Hisham cleared his throat. Good thing, too, because Llew had forgotten he was there for a moment. And, of course there were the soldiers outside. Which meant they could be dead very soon.
“I love you,” she whispered, still clasping Jonas’s face. She didn’t think. She just said it. And it really was like falling, but with a soft place to land.
“Now you tell me?” His eyes searched hers.
“Seems as good a time as any.”
“There could be better,” Hisham said.
Heavy footfalls sounded above, too close to merely be passing by.
Hisham crouched, pulled a knife from his vest, and slid it across the floor to Llew, getting to his feet again as the doors opened.
He sent a couple of quick arrows up. Llew and Jonas scrambled to their feet, keeping to the shadows. Shouts and curses came from above along with an answering arrow, which struck empty ground.

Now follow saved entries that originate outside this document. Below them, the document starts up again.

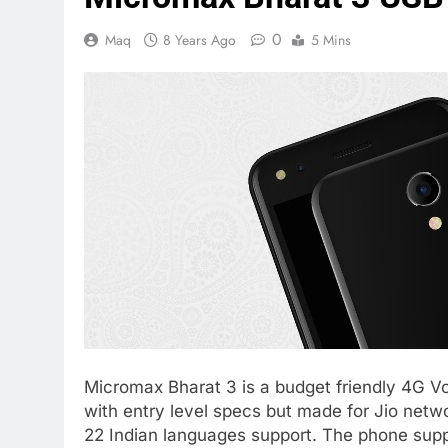
0
Maq
8 Years Ago
5 Mins
Micromax Bharat 3 is a budget friendly 4G V
with entry level specs but made for Jio netw
22 Indian languages support. The phone supp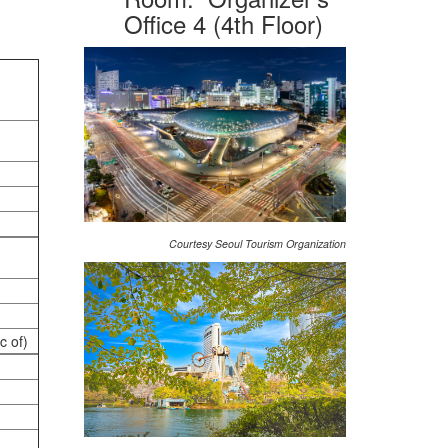
Office 4 (4th Floor)
Courtesy Seoul Tourism Organization
c of)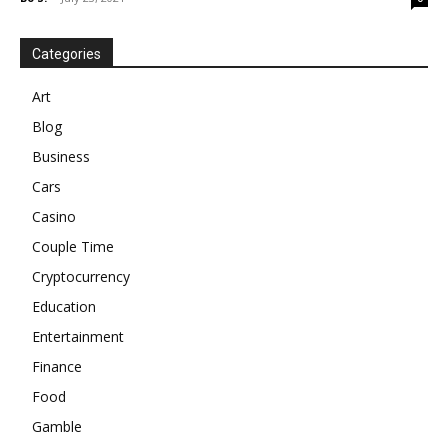
Categories
Art
Blog
Business
Cars
Casino
Couple Time
Cryptocurrency
Education
Entertainment
Finance
Food
Gamble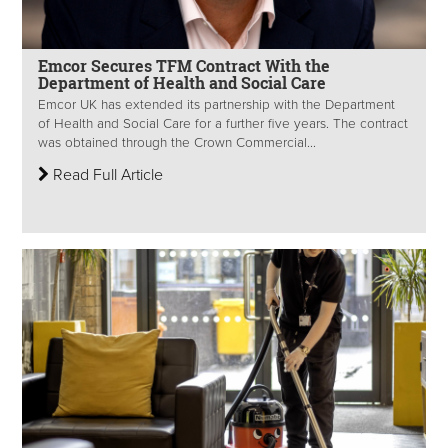
Emcor Secures TFM Contract With the
Department of Health and Social Care
Emcor UK has extended its partnership with the Department
of Health and Social Care for a further five years. The contract
was obtained through the Crown Commercial...
Read Full Article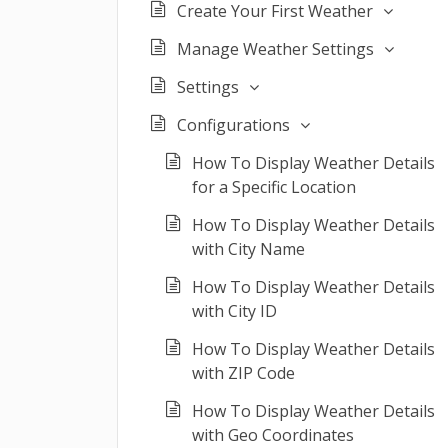
Create Your First Weather
Manage Weather Settings
Settings
Configurations
How To Display Weather Details
for a Specific Location
How To Display Weather Details
with City Name
How To Display Weather Details
with City ID
How To Display Weather Details
with ZIP Code
How To Display Weather Details
with Geo Coordinates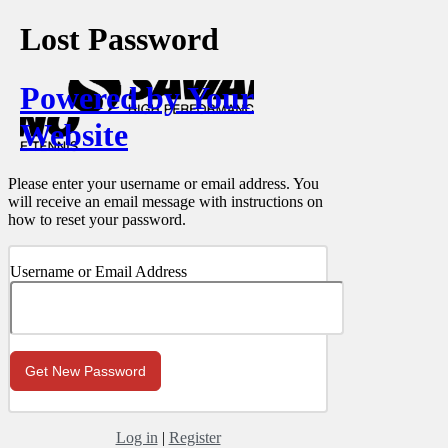
Lost Password
Powered by Your
Website
Please enter your username or email address. You
will receive an email message with instructions on
how to reset your password.
Username or Email Address
Log in
|
Register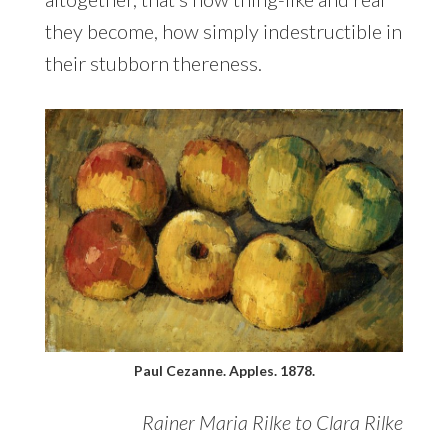
they become, how simply indestructible in
their stubborn thereness.
Paul Cezanne. Apples. 1878.
Rainer Maria Rilke to Clara Rilke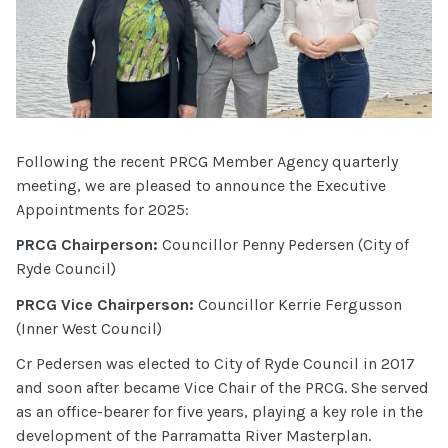
Following the recent PRCG Member Agency quarterly
meeting, we are pleased to announce the Executive
Appointments for 2025:
PRCG Chairperson:
Councillor Penny Pedersen (City of
Ryde Council)
PRCG Vice Chairperson:
Councillor Kerrie Fergusson
(Inner West Council)
Cr Pedersen was elected to City of Ryde Council in 2017
and soon after became Vice Chair of the PRCG. She served
as an office-bearer for five years, playing a key role in the
development of the Parramatta River Masterplan.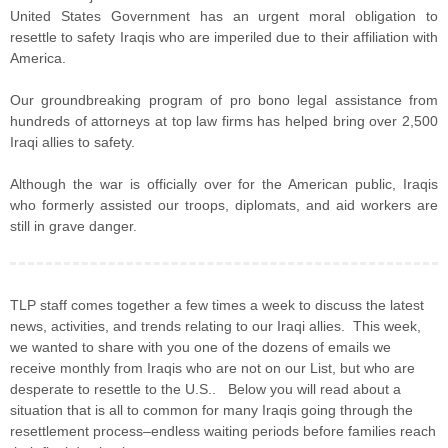
United States Government has an urgent moral obligation to
resettle to safety Iraqis who are imperiled due to their affiliation with
America.
Our groundbreaking program of pro bono legal assistance from
hundreds of attorneys at top law firms has helped bring over 2,500
Iraqi allies to safety.
Although the war is officially over for the American public, Iraqis
who formerly assisted our troops, diplomats, and aid workers are
still in grave danger.
TLP staff comes together a few times a week to discuss the latest
news, activities, and trends relating to our Iraqi allies. This week,
we wanted to share with you one of the dozens of emails we
receive monthly from Iraqis who are not on our List, but who are
desperate to resettle to the U.S.. Below you will read about a
situation that is all to common for many Iraqis going through the
resettlement process–endless waiting periods before families reach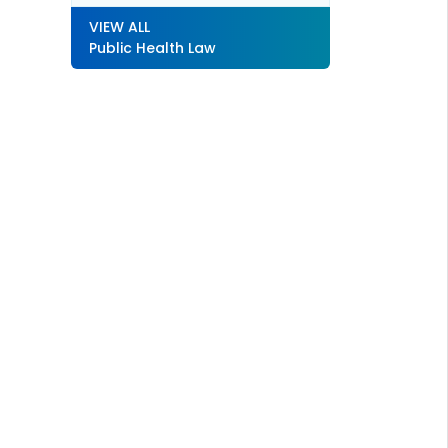
VIEW ALL
Public Health Law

They waited in silence. Llew wished Merrid and Ard had managed to come down with them. She wished even harder that they’d got away.

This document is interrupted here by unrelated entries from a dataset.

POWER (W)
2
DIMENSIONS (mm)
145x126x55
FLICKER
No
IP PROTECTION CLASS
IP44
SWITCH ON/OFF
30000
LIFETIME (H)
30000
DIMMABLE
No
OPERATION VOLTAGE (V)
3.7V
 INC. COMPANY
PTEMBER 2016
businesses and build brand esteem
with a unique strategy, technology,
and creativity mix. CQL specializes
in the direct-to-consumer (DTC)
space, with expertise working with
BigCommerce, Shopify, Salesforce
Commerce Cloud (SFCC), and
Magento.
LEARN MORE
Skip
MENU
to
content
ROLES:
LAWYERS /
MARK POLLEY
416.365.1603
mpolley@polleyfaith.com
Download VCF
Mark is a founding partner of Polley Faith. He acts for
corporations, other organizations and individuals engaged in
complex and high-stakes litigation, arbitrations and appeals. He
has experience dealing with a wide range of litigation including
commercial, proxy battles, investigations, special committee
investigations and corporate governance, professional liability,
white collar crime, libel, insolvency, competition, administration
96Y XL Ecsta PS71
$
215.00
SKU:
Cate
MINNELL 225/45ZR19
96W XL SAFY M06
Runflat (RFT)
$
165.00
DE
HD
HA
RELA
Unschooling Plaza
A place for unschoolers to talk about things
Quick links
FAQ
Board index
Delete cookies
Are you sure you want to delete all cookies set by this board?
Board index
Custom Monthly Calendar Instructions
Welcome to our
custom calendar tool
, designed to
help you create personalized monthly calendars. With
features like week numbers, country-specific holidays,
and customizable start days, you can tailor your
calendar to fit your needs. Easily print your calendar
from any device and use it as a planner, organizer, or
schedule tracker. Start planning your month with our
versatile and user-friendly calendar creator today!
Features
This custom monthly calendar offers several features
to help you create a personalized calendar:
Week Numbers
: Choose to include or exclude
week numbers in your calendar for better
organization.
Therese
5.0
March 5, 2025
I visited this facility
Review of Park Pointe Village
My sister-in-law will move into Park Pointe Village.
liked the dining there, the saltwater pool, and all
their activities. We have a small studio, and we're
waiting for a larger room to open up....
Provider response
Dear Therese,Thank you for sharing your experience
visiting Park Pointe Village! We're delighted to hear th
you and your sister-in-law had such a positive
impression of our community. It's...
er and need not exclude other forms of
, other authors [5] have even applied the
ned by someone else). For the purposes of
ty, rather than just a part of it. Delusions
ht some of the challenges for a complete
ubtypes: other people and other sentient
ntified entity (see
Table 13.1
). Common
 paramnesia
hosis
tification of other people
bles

Another arrow swooped in, angled to miss the concrete pad in favor of the mud floor farther in. Hisham responded swiftly and was rewarded with a grunted curse and the shoves and bellows of other soldiers scurrying to recover the injured bowman.
“We just want the girl,” came a voice from above.
“I’m afraid she don’t return your attentions.” Hisham flashed a grin at them and moved through the shadows so his position couldn’t be pinpointed from his speech. For good measure, too, because an arrow flew through the trapdoor, striking close to where his feet had been. He returned the shot while the Turhmos archer still leaned over the opening and again his aim was true. The archer fell, his top half dipping in through the opening. While the Turhmos patrol reclaimed their man, Hisham reclaimed his arrow, eliciting a deafening cry.
The stand-off continued for some time. Hisham guarded the small opening alone, firing an arrow when the opportunity presented itself, or taking up the sword when someone grew ambitious. Jonas and Llew offered their own knife- or sword-arms, but for the most part one was sufficient. Still, they were but three against thirty, if Llew’s earlier observation had been accurate. As difficult as it was for the Turhmos soldiers to strike them, neither could they make a significant dent in those numbers.
A lull washed through those gathered above. Llew shared looks with Hisham and Jonas. Were they going to be offered terms? Llew wouldn’t be going without a fight. There was nothing they could be offered, except a truce in dealing with Aris, a plan to replant Ajnais, and the freedom of all Aenuks. She had doubts about her leverage for any of these demands. Still, she would make them.
“It’s time to give up, I’m afraid.” A chillingly familiar voice oozed through the opening. The trapdoor darkened.
Hisham got down on his knees, drew and fired an arrow straight up. It disappeared in silence.
A leather shoe reached down and found leverage on the first step. Its partner eased onto the second, the long, leather coat hanging down behind them.
Hisham took up his sword and took a swing at Braph’s legs. None of them would mourn his mobility. The blade bounced a hair’s breadth from striking him. Hisham stumbled back, thrown off balance.
Llew felt the blood leave her face. “He’s got Aenuk blood.”
Braph jumped to the ground and swept around to face them, his new device displayed to its full thanks to his modified jacket sleeve. Slotted in place: a glass vile of blood. “I do.”